Afin d’assurer l’effet utile de la directive 2008/119/CE et notamment de son article 23, et ainsi le caractère effectif et dissuasif de la sanction de la déchéance du droit aux intérêts (CJUE, 27 mars 2014, C-565/12, LCL c. Kalhan), la majoration du taux de l’intérêt légal prévue à l’article L.313-3 du code monétaire et financier sera exclue.
5- Sur les autres demandes
Mme [K] [V] née [G], partie perdante, sera condamnée aux entiers dépens.
Pour des raisons d’équité, il ne sera pas fait droit à la demande au titre de l’article 700 du code de procédure civile.
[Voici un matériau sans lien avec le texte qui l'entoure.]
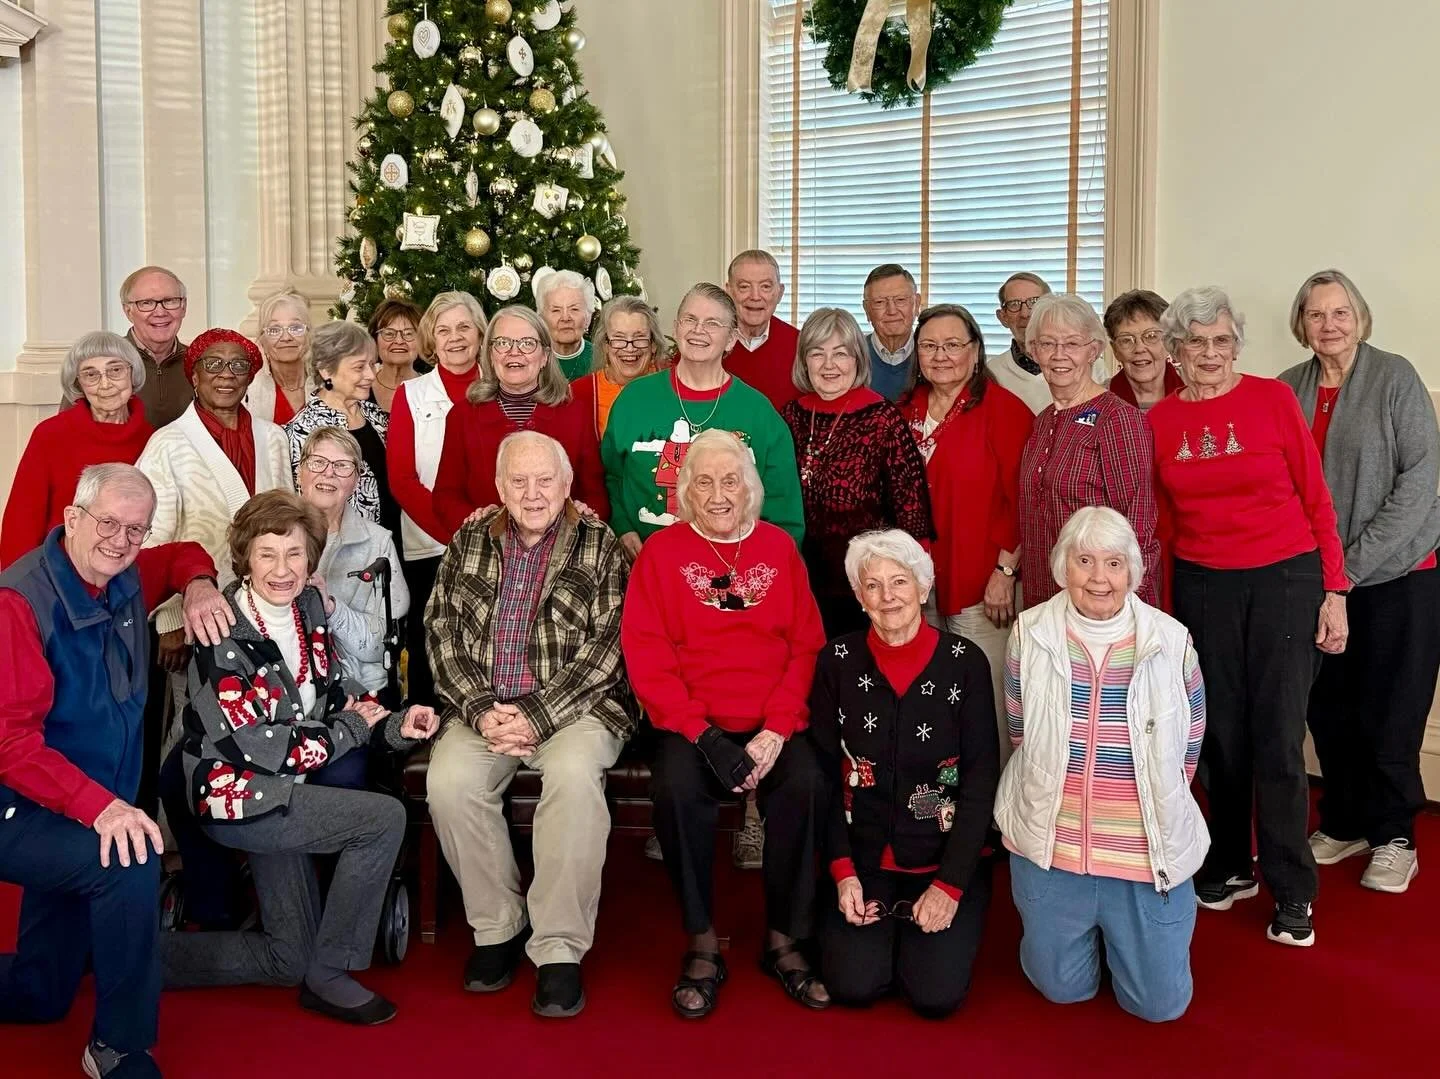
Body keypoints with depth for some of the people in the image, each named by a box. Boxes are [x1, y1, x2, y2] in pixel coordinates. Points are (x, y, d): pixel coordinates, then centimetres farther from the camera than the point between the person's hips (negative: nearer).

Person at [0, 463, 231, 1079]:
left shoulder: (124, 580, -1)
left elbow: (184, 555, 21)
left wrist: (198, 586, -3)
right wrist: (100, 806, -38)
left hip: (90, 815, 8)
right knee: (133, 863, -34)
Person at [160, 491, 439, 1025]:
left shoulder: (307, 609, 1)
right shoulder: (224, 637, -20)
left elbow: (335, 702, 7)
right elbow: (254, 747, -22)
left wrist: (396, 726, -12)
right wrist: (355, 728, -13)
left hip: (280, 793, 8)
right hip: (239, 801, -8)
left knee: (288, 960, 15)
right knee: (385, 819, -21)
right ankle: (328, 977, -6)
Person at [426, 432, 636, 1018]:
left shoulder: (598, 546, 4)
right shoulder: (468, 544, 13)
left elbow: (605, 644, -5)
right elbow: (443, 633, 7)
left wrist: (539, 716, -15)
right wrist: (481, 710, -9)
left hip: (575, 705, -3)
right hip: (483, 707, 3)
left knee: (575, 774, -34)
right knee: (448, 782, -26)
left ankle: (559, 949, -22)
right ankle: (498, 925, -5)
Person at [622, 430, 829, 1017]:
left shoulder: (779, 547, 12)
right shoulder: (662, 551, 6)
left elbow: (807, 646, 6)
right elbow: (645, 654, -2)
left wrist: (776, 731, -10)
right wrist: (703, 735, -14)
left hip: (772, 722, 1)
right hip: (692, 722, -1)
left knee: (806, 785, -28)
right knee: (676, 788, -31)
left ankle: (784, 940, -10)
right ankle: (702, 944, -13)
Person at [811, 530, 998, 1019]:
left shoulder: (964, 661, -9)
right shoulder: (837, 661, -4)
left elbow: (981, 781, -8)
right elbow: (825, 775, -1)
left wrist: (950, 885, -13)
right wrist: (843, 871, -9)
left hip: (947, 857, -1)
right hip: (864, 857, 1)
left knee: (937, 993, -12)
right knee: (854, 984, -12)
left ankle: (926, 924, 19)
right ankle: (885, 925, 20)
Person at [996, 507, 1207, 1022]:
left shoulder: (1171, 641, -9)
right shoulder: (1030, 634, -7)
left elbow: (1187, 750, 2)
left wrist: (1159, 810, 4)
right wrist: (1059, 796, 5)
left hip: (1148, 853, 0)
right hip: (1050, 846, 1)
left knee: (1160, 1003, 9)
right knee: (1062, 988, 14)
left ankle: (1120, 932, 37)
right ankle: (1085, 933, 44)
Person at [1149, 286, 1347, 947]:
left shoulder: (1272, 398, -4)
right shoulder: (1158, 422, 3)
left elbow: (1315, 498, -2)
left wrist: (1334, 591, -5)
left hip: (1286, 578, -2)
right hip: (1201, 587, 3)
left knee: (1278, 738, -2)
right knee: (1220, 735, 11)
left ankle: (1292, 892, 12)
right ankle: (1230, 866, 29)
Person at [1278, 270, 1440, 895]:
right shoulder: (1287, 391, 5)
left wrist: (1355, 563, -15)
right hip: (1314, 579, 4)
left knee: (1389, 714, 2)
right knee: (1328, 709, 9)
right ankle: (1344, 824, 27)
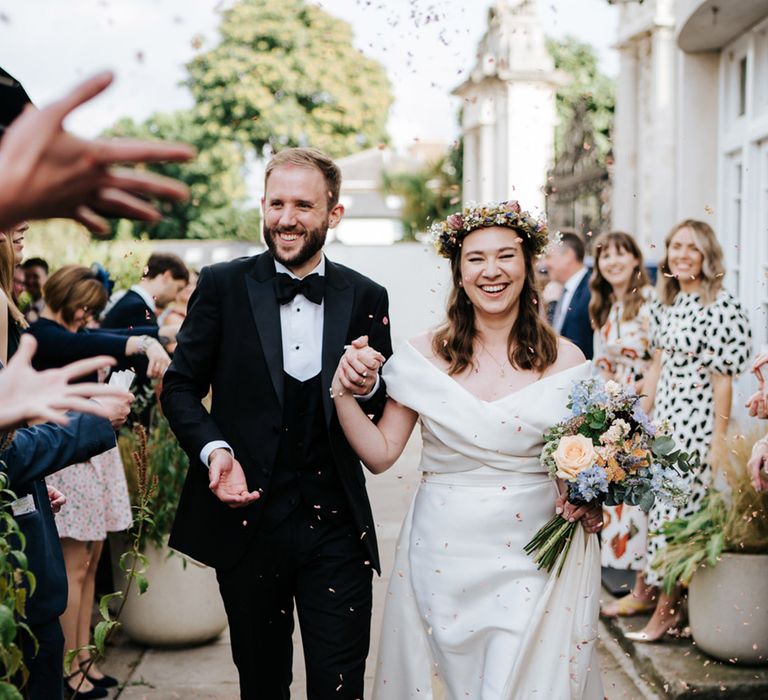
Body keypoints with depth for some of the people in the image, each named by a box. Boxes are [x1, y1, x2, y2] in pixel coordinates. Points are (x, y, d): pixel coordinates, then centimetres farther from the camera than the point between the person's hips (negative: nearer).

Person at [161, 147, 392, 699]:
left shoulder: (366, 298, 3)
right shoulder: (222, 286, -1)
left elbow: (384, 413, 10)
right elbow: (181, 386, 2)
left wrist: (369, 387, -13)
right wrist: (214, 450, -16)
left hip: (336, 524, 0)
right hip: (247, 517, 0)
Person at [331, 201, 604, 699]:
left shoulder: (564, 360, -2)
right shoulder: (427, 356, -1)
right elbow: (380, 454, 1)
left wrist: (592, 505, -10)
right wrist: (344, 395, -12)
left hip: (535, 559, -1)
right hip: (444, 559, 1)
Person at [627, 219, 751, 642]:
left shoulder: (722, 308, -13)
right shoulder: (667, 304, 9)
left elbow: (722, 382, -13)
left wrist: (719, 444, -13)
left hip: (696, 422, -7)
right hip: (663, 421, 7)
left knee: (677, 509, -2)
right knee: (656, 506, 10)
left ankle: (668, 607, 10)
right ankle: (648, 589, 23)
L’article 514 nouveau du code civil dispose que l’exécution provisoire est de droit dans les décisions de première instance.
PAR CES MOTIFS,
Le juge des contentieux de la protection, statuant publiquement, par jugement réputé contradictoire et en premier ressort,
DECLARE recevable l’action de la S.A.S FRANFINANCE venant aux droits de la société SOGEFINANCEMENT,
CONSTATE l’acquisition de la déchéance du terme du contrat de prêt n°38199829995 signé le 24 mai 2025 entre les parties,
PRONONCE la déchéance du droit aux intérêts conventionnels au titre du contrat de crédit n°38199829995 conclu entre les parties,
CONDAMNE Mme [K] [V] née [G] à payer à la S.A.S FRANFINANCE la somme de 9 500 euros, avec intérêts au taux légal à compter de l’assignation,
DIT que la majoration du taux de l’intérêt légal prévue à l’article L.313-3 du code monétaire et financier sera exclue,
CONDAMNE Mme [K] [V] née [G] aux entiers dépens,
DIT d’y avoir lieu à faire application de l’article 700 du code de procédure civile,
RAPPELLE que l’exécution provisoire est de droit.
Ainsi jugé et prononcé par mise à disposition au greffe du tribunal judiciaire de Versailles à la date indiquée en tête du présent jugement.